Tokyo, July 20: Around 10 percent of the nearly 20,000 workers who have taken part in the clean-up of the disabled Fukushima nuclear plant were exposed to enough radiation to increase their risk of developing thyroid cancer, Japanese daily Asahi Shimbun reported.
The plant's operator, Tokyo Electric Power, or TEPCO, conducted tests of the 19,592 people who have worked at the Fukushima Daiichi facility since the March 2011 disaster.
A little more than 10 percent of the emergency workers - 1,973 people - appeared to have been exposed to a minimum of 100 millisieverts of radiation, a level considered dangerous by the International Commission on Radiological Protection.
TEPCO plans to offer those 1,973 workers the chance to undergo additional exams capable of determining the degree of internal contamination, the newspaper said Friday.

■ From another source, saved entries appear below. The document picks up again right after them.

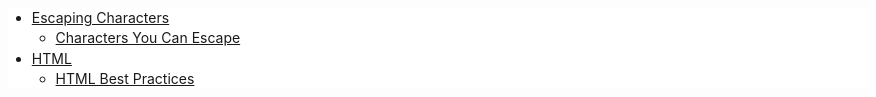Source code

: *   [Escaping Characters](#escaping-characters)
    *   [Characters You Can Escape](#characters-you-can-escape)
*   [HTML](#html)
    *   [HTML Best Practices](#html-best-practices)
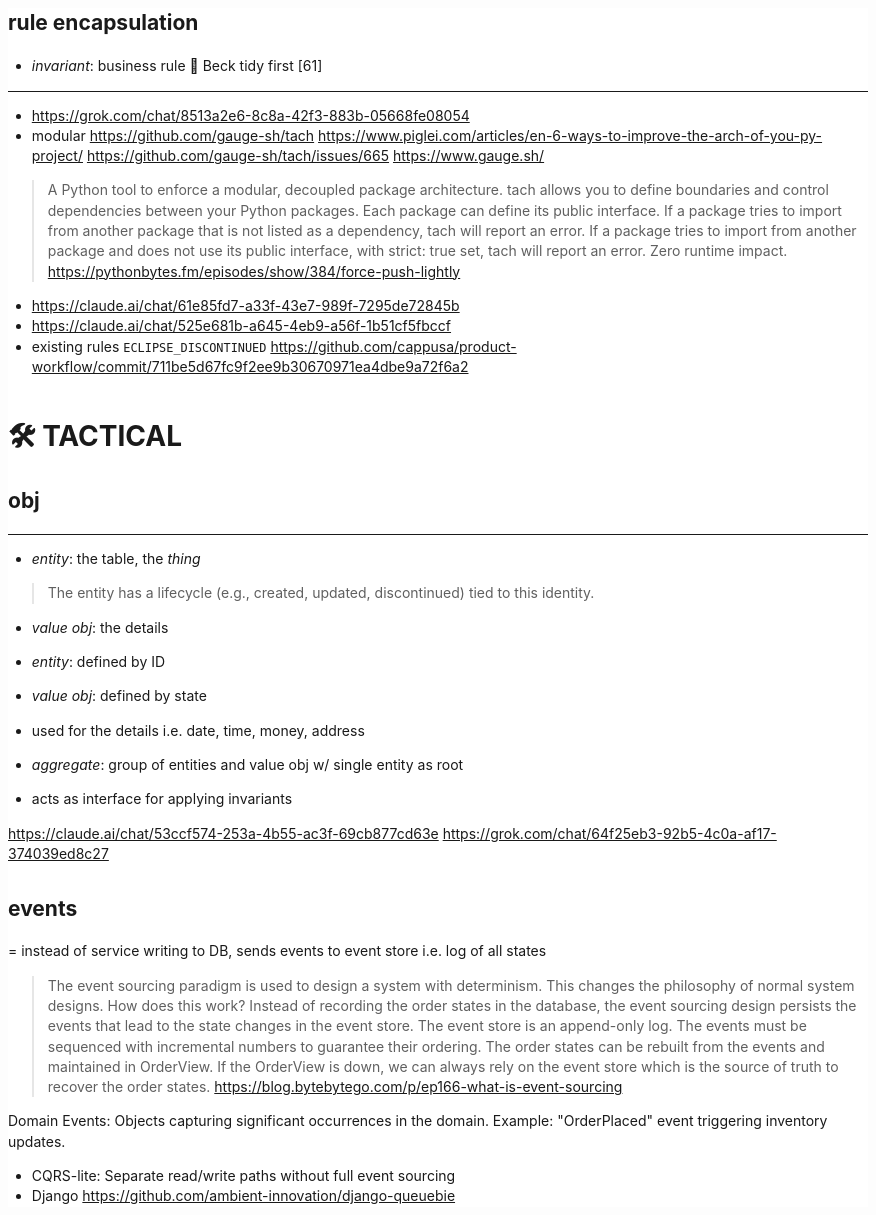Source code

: ## rule encapsulation

* _invariant_: business rule 📙 Beck tidy first [61]

---

* https://grok.com/chat/8513a2e6-8c8a-42f3-883b-05668fe08054
* modular https://github.com/gauge-sh/tach https://www.piglei.com/articles/en-6-ways-to-improve-the-arch-of-you-py-project/ https://github.com/gauge-sh/tach/issues/665 https://www.gauge.sh/
> A Python tool to enforce a modular, decoupled package architecture. tach allows you to define boundaries and control dependencies between your Python packages. Each package can define its public interface. If a package tries to import from another package that is not listed as a dependency, tach will report an error. If a package tries to import from another package and does not use its public interface, with strict: true set, tach will report an error. Zero runtime impact. https://pythonbytes.fm/episodes/show/384/force-push-lightly
* https://claude.ai/chat/61e85fd7-a33f-43e7-989f-7295de72845b
* https://claude.ai/chat/525e681b-a645-4eb9-a56f-1b51cf5fbccf
* existing rules `ECLIPSE_DISCONTINUED` https://github.com/cappusa/product-workflow/commit/711be5d67fc9f2ee9b30670971ea4dbe9a72f6a2

# 🛠️ TACTICAL

## obj

---

* _entity_: the table, the *thing*
> The entity has a lifecycle (e.g., created, updated, discontinued) tied to this identity.
* _value obj_: the details

* _entity_: defined by ID
* _value obj_: defined by state
* used for the details i.e. date, time, money, address
* _aggregate_: group of entities and value obj w/ single entity as root
* acts as interface for applying invariants

https://claude.ai/chat/53ccf574-253a-4b55-ac3f-69cb877cd63e
https://grok.com/chat/64f25eb3-92b5-4c0a-af17-374039ed8c27

## events

= instead of service writing to DB, sends events to event store i.e. log of all states
> The event sourcing paradigm is used to design a system with determinism. This changes the philosophy of normal system designs. How does this work? Instead of recording the order states in the database, the event sourcing design persists the events that lead to the state changes in the event store. The event store is an append-only log. The events must be sequenced with incremental numbers to guarantee their ordering. The order states can be rebuilt from the events and maintained in OrderView. If the OrderView is down, we can always rely on the event store which is the source of truth to recover the order states. https://blog.bytebytego.com/p/ep166-what-is-event-sourcing

Domain Events: Objects capturing significant occurrences in the domain. Example: "OrderPlaced" event triggering inventory updates.
* CQRS-lite: Separate read/write paths without full event sourcing
* Django https://github.com/ambient-innovation/django-queuebie
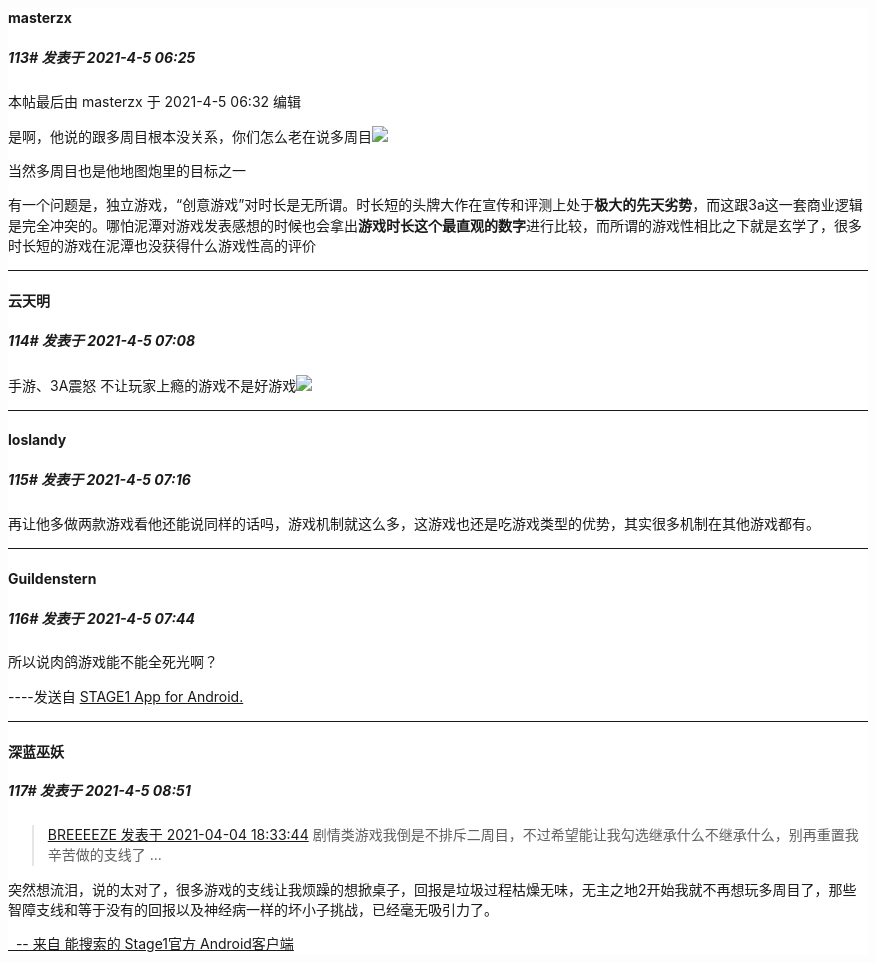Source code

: ####  masterzx  
##### 113#       发表于 2021-4-5 06:25


 本帖最后由 masterzx 于 2021-4-5 06:32 编辑 

是啊，他说的跟多周目根本没关系，你们怎么老在说多周目<img src="https://static.saraba1st.com/image/smiley/face2017/152.png" referrerpolicy="no-referrer">


当然多周目也是他地图炮里的目标之一


有一个问题是，独立游戏，“创意游戏”对时长是无所谓。时长短的头牌大作在宣传和评测上处于<strong>极大的先天劣势</strong>，而这跟3a这一套商业逻辑是完全冲突的。哪怕泥潭对游戏发表感想的时候也会拿出<strong>游戏时长这个最直观的数字</strong>进行比较，而所谓的游戏性相比之下就是玄学了，很多时长短的游戏在泥潭也没获得什么游戏性高的评价


*****

####  云天明  
##### 114#       发表于 2021-4-5 07:08


手游、3A震怒 
不让玩家上瘾的游戏不是好游戏<img src="https://static.saraba1st.com/image/smiley/face2017/067.png" referrerpolicy="no-referrer">


*****

####  loslandy  
##### 115#       发表于 2021-4-5 07:16


再让他多做两款游戏看他还能说同样的话吗，游戏机制就这么多，这游戏也还是吃游戏类型的优势，其实很多机制在其他游戏都有。


*****

####  Guildenstern  
##### 116#       发表于 2021-4-5 07:44


所以说肉鸽游戏能不能全死光啊？


----发送自 [STAGE1 App for Android.](http://stage1.5j4m.com/?1.37)


*****

####  深蓝巫妖  
##### 117#       发表于 2021-4-5 08:51


<blockquote><a href="httphttps://bbs.saraba1st.com/2b/forum.php?mod=redirect&amp;goto=findpost&amp;pid=50832081&amp;ptid=1997177" target="_blank">BREEEEZE 发表于 2021-04-04 18:33:44</a>
剧情类游戏我倒是不排斥二周目，不过希望能让我勾选继承什么不继承什么，别再重置我辛苦做的支线了 ...</blockquote>突然想流泪，说的太对了，很多游戏的支线让我烦躁的想掀桌子，回报是垃圾过程枯燥无味，无主之地2开始我就不再想玩多周目了，那些智障支线和等于没有的回报以及神经病一样的坏小子挑战，已经毫无吸引力了。

[  -- 来自 能搜索的 Stage1官方 Android客户端](https://www.coolapk.com/apk/140634)
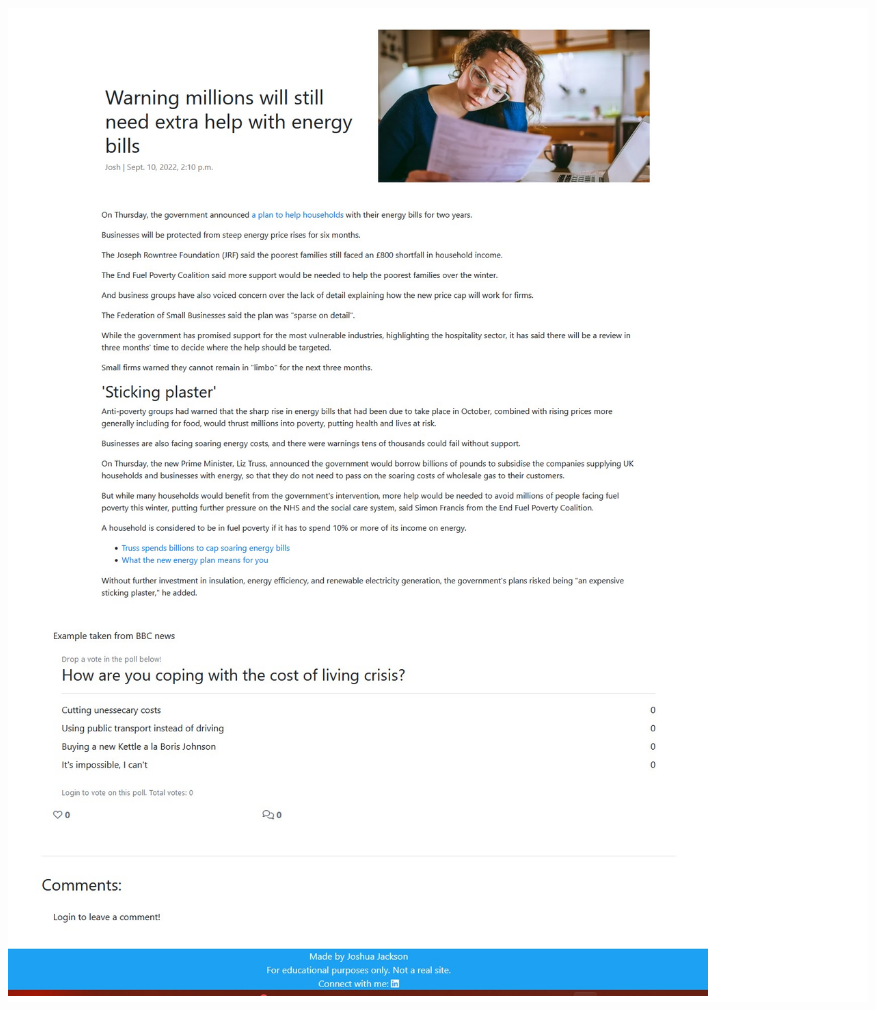<img src="static/media/post-detail.jpg" alt="post-detail" width="700"/>

<img src="static/media/login-to-interact.jpg" alt="login to interact" width="700"/>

The company initially estimated that a total of 178 workers at Fukushima had radiation exposures of 100 millisieverts or more.
TEPCO announced Thursday it had detected "steam-like gas" in one of the Fukushima reactor buildings, but said no significant change in radiation levels had been observed.
A worker noticed on video camera that the steam was "wafting through the air near the central part of the fifth floor (equipment storage pool side) of Unit 3", TEPCO said in a statement.
Unit 3 was seriously damaged by a hydrogen explosion and partial meltdown in the wake of the devastating magnitude-9.0 earthquake and subsequent tsunami that struck Japan March 11, 2011.
Nearly 3,500 employees currently are working to completely dismantle the Fukushima nuclear plant, a process that could take at least 40 years.